5. C Code Implementation

#include <stdio.h>
#include <stdlib.h>

void stableHashSort(int arr[], int n) {
    if (n <= 1) return;

    // 1. Find Range (Min/Max)
    int max = arr[0], min = arr[0];
    for (int i = 1; i < n; i++) {
        if (arr[i] > max) max = arr[i];
        if (arr[i] < min) min = arr[i];
    }
    int range = max - min + 1;

    // 2. Allocate Memory
    // 'count': stores prefix sums (O(K) space)
    // 'output': stores sorted result (O(N) space)
    int *count = (int *)calloc(range, sizeof(int));
    int *output = (int *)malloc(n * sizeof(int));

    if (!count || !output) return; // Error handling

    // 3. Frequency Count
    for (int i = 0; i < n; i++) {
        count[arr[i] - min]++;
    }

    // 4. Calculate Prefix Sums (Transform count to position)
    for (int i = 1; i < range; i++) {
        count[i] += count[i - 1];
    }

    // 5. Build Output Array (Reverse Traversal)
    // This is the CRITICAL step for stability
    for (int i = n - 1; i >= 0; i--) {
        int val = arr[i];
        int mapIdx = val - min;

        // count[mapIdx] - 1 gives the 0-based index
        int targetIdx = count[mapIdx] - 1; 

        output[targetIdx] = val;

        // Decrement count so the next identical number 
        // goes to the position immediately before this one.
        count[mapIdx]--;
    }

    // 6. Copy back to original array
    for (int i = 0; i < n; i++) {
        arr[i] = output[i];
    }

    // 7. Clean up
    free(count);
    free(output);
}

6. Analysis Summary

Time Complexity

  • Total: \(O(N+K)\)
  • \(N\): Number of elements.
  • \(K\): Range of data (\(Max−Min\)).

  • It is strictly linear if \(K\) is close to \(N\).

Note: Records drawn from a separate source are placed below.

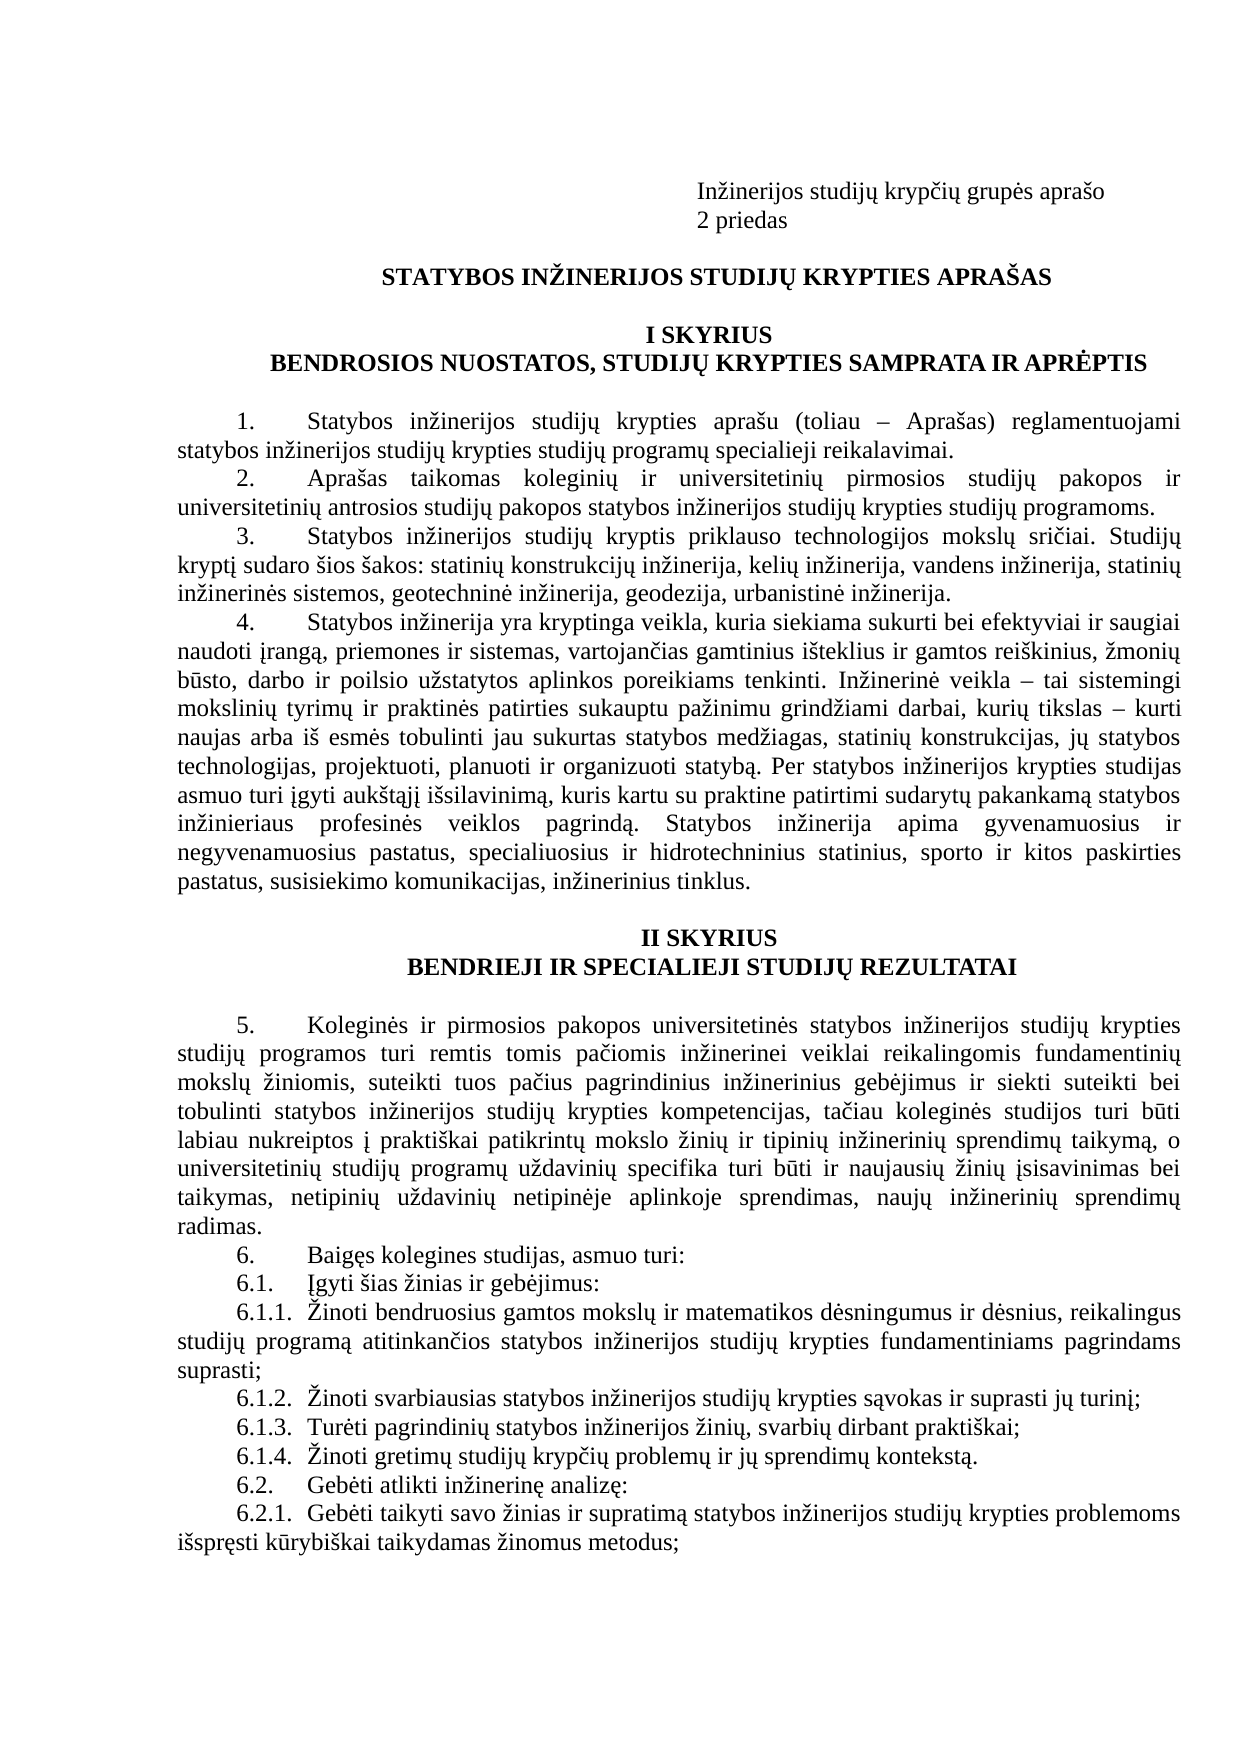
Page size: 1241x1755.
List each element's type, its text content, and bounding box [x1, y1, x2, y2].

text 6.1.4. Žinoti gretimų studijų krypčių problemų ir jų sprendimų kontekstą. [177, 1441, 1182, 1470]
text 6.1.3. Turėti pagrindinių statybos inžinerijos žinių, svarbių dirbant praktiškai; [177, 1412, 1182, 1441]
text 6.1.1. Žinoti bendruosius gamtos mokslų ir matematikos dėsningumus ir dėsnius, reikalingus studijų programą atitinkančios statybos inžinerijos studijų krypties fundamentiniams pagrindams suprasti; [177, 1297, 1182, 1383]
text 6.2. Gebėti atlikti inžinerinę analizę: [177, 1470, 1182, 1498]
text BENDRIEJI IR SPECIALIEJI STUDIJŲ REZULTATAI [177, 952, 1182, 981]
text 6.1.2. Žinoti svarbiausias statybos inžinerijos studijų krypties sąvokas ir suprasti jų turinį; [177, 1383, 1182, 1412]
text 5. Koleginės ir pirmosios pakopos universitetinės statybos inžinerijos studijų krypties studijų programos turi remtis tomis pačiomis inžinerinei veiklai reikalingomis fundamentinių mokslų žiniomis, suteikti tuos pačius pagrindinius inžinerinius gebėjimus ir siekti suteikti bei tobulinti statybos inžinerijos studijų krypties kompetencijas, tačiau koleginės studijos turi būti labiau nukreiptos į praktiškai patikrintų mokslo žinių ir tipinių inžinerinių sprendimų taikymą, o universitetinių studijų programų uždavinių specifika turi būti ir naujausių žinių įsisavinimas bei taikymas, netipinių uždavinių netipinėje aplinkoje sprendimas, naujų inžinerinių sprendimų radimas. [177, 1010, 1182, 1240]
text II SKYRIUS [177, 923, 1182, 952]
text 3. Statybos inžinerijos studijų kryptis priklauso technologijos mokslų sričiai. Studijų kryptį sudaro šios šakos: statinių konstrukcijų inžinerija, kelių inžinerija, vandens inžinerija, statinių inžinerinės sistemos, geotechninė inžinerija, geodezija, urbanistinė inžinerija. [177, 521, 1182, 607]
text 2 priedas [567, 205, 1182, 233]
text 4. Statybos inžinerija yra kryptinga veikla, kuria siekiama sukurti bei efektyviai ir saugiai naudoti įrangą, priemones ir sistemas, vartojančias gamtinius išteklius ir gamtos reiškinius, žmonių būsto, darbo ir poilsio užstatytos aplinkos poreikiams tenkinti. Inžinerinė veikla – tai sistemingi mokslinių tyrimų ir praktinės patirties sukauptu pažinimu grindžiami darbai, kurių tikslas – kurti naujas arba iš esmės tobulinti jau sukurtas statybos medžiagas, statinių konstrukcijas, jų statybos technologijas, projektuoti, planuoti ir organizuoti statybą. Per statybos inžinerijos krypties studijas asmuo turi įgyti aukštąjį išsilavinimą, kuris kartu su praktine patirtimi sudarytų pakankamą statybos inžinieriaus profesinės veiklos pagrindą. Statybos inžinerija apima gyvenamuosius ir negyvenamuosius pastatus, specialiuosius ir hidrotechninius statinius, sporto ir kitos paskirties pastatus, susisiekimo komunikacijas, inžinerinius tinklus. [177, 607, 1182, 895]
text 6.2.1. Gebėti taikyti savo žinias ir supratimą statybos inžinerijos studijų krypties problemoms išspręsti kūrybiškai taikydamas žinomus metodus; [177, 1498, 1182, 1556]
text 1. Statybos inžinerijos studijų krypties aprašu (toliau – Aprašas) reglamentuojami statybos inžinerijos studijų krypties studijų programų specialieji reikalavimai. [177, 406, 1182, 463]
text I SKYRIUS [177, 320, 1182, 348]
text BENDROSIOS NUOSTATOS, STUDIJŲ KRYPTIES SAMPRATA IR APRĖPTIS [177, 348, 1182, 377]
text 6.1. Įgyti šias žinias ir gebėjimus: [177, 1268, 1182, 1297]
text Inžinerijos studijų krypčių grupės aprašo [567, 176, 1182, 205]
text 6. Baigęs kolegines studijas, asmuo turi: [177, 1240, 1182, 1268]
text STATYBOS INŽINERIJOS STUDIJŲ KRYPTIES APRAŠAS [177, 262, 1182, 291]
text 2. Aprašas taikomas koleginių ir universitetinių pirmosios studijų pakopos ir universitetinių antrosios studijų pakopos statybos inžinerijos studijų krypties studijų programoms. [177, 463, 1182, 521]
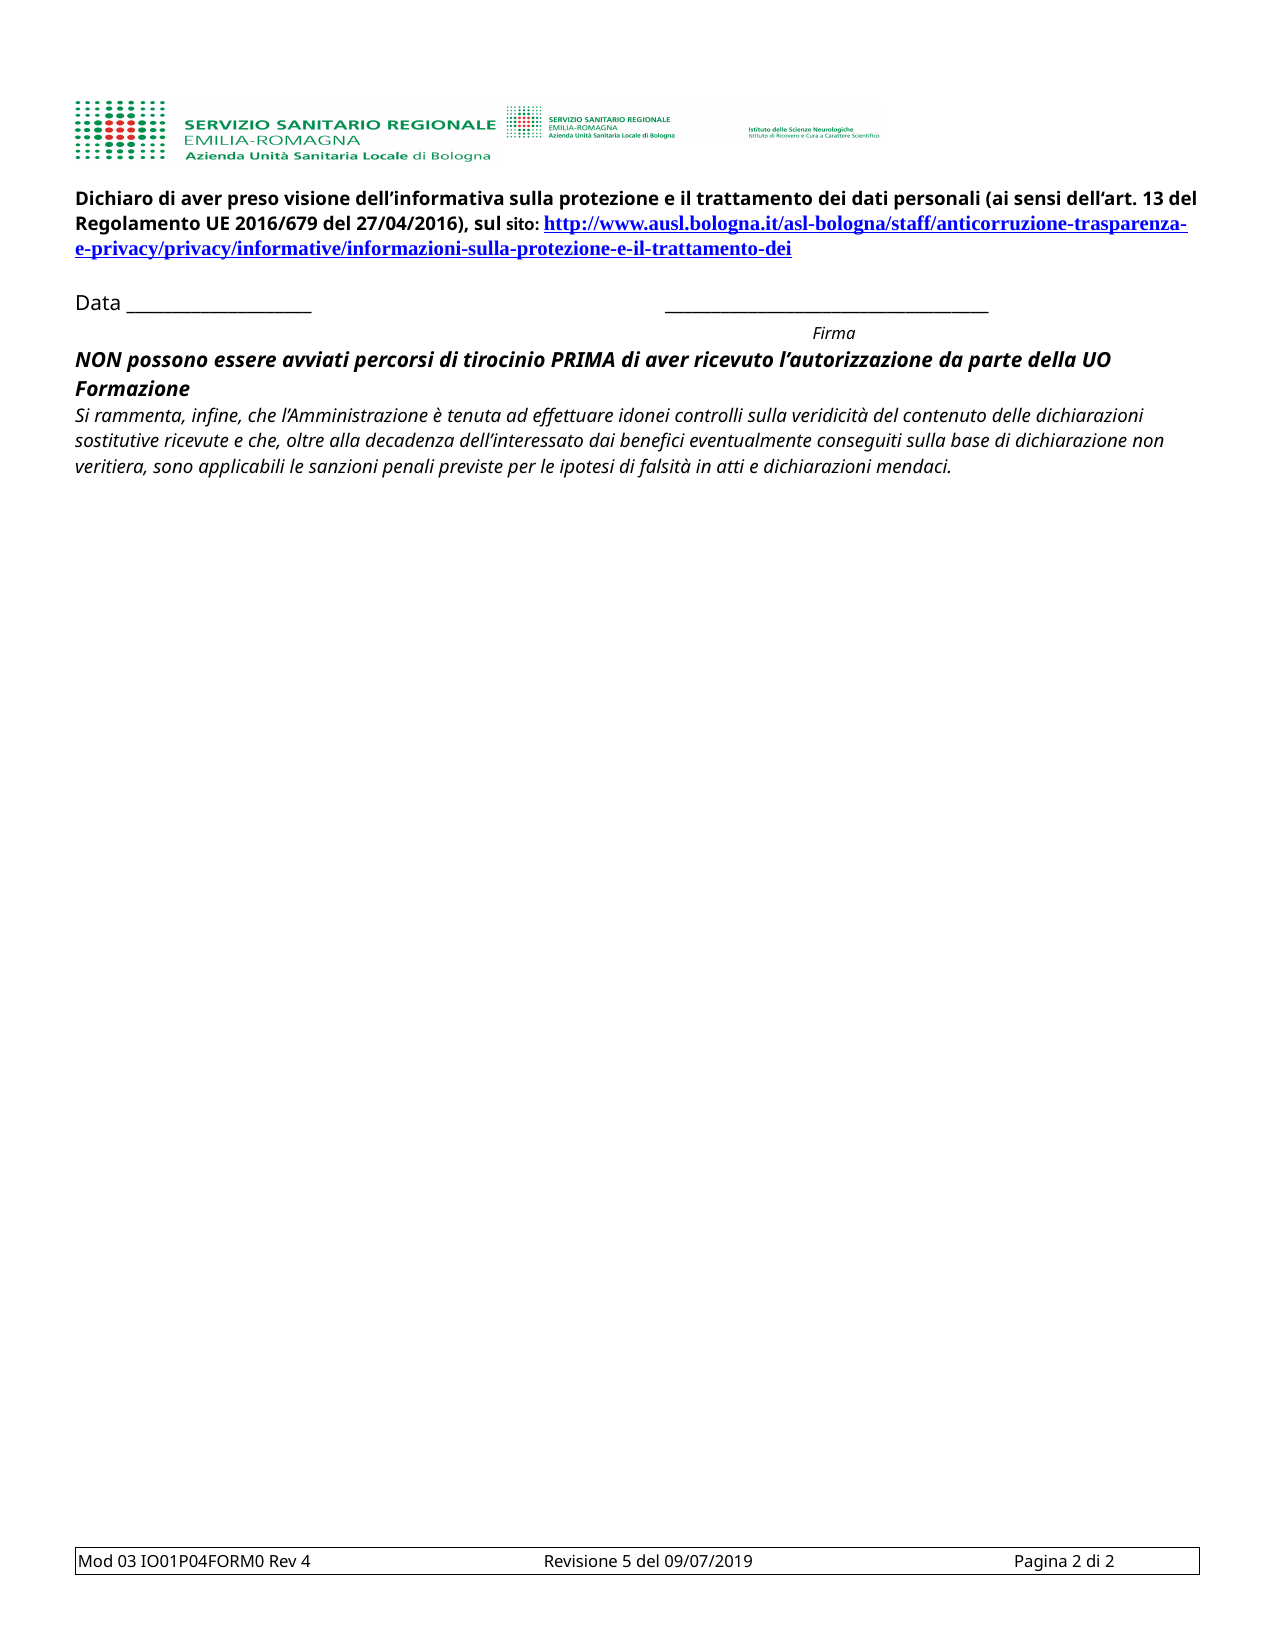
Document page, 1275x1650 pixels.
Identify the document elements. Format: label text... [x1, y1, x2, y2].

Space Complexity (The Trade-off)

  • Total: \(O(N+K)\)

  • The unstable version only needed \(O(K)\).

When to Use?

  • Stable Version: When sorting Structures/Objects (e.g., Students by Grade) where the original order (Student ID) must be preserved.

  • Unstable Version: When sorting simple primitives (integers) and memory is tight.